>> begin Dataset rows

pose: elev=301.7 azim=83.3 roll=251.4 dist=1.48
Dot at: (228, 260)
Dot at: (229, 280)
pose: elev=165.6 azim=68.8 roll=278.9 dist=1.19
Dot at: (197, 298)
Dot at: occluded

>> end Dataset rows
>> begin Dataset rows

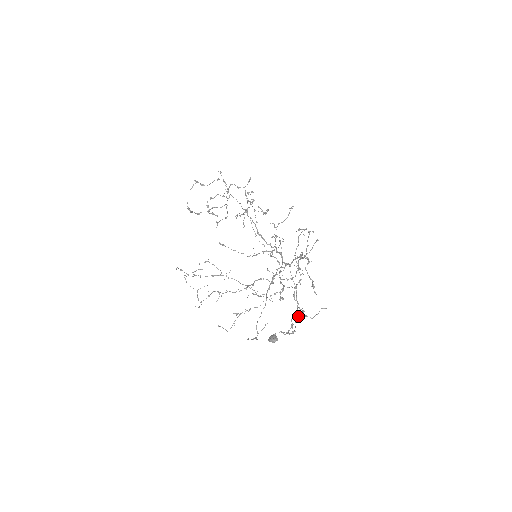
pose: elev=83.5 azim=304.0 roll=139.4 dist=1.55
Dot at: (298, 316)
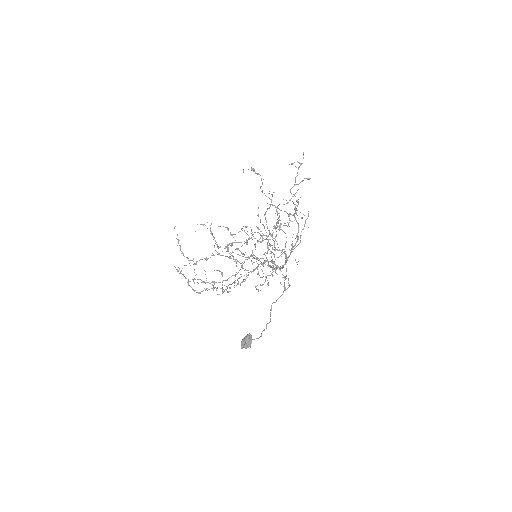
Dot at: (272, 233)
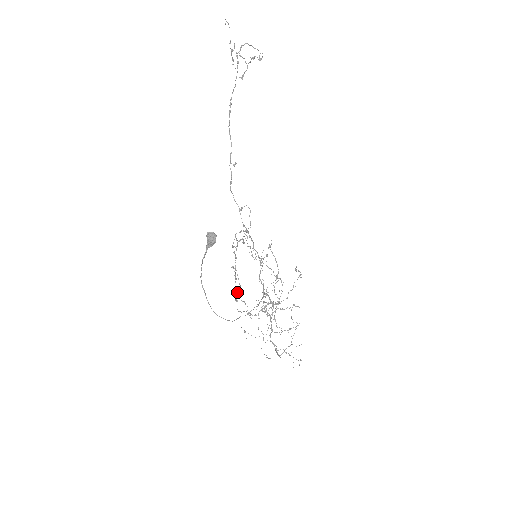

>> end Dataset rows
>> begin Dataset rows

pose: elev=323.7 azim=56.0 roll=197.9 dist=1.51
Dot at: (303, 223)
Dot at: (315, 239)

>> end Dataset rows

Rewrite the part of the listing that opens with the line containing "pose: elev=301.7 azim=83.3" and closes with the line containing "Dot at: (229, 280)", changing "dist" to "distance" and leaving everything else unchanged. Give only those lines.

pose: elev=301.7 azim=83.3 roll=251.4 distance=1.48
Dot at: (228, 260)
Dot at: (229, 280)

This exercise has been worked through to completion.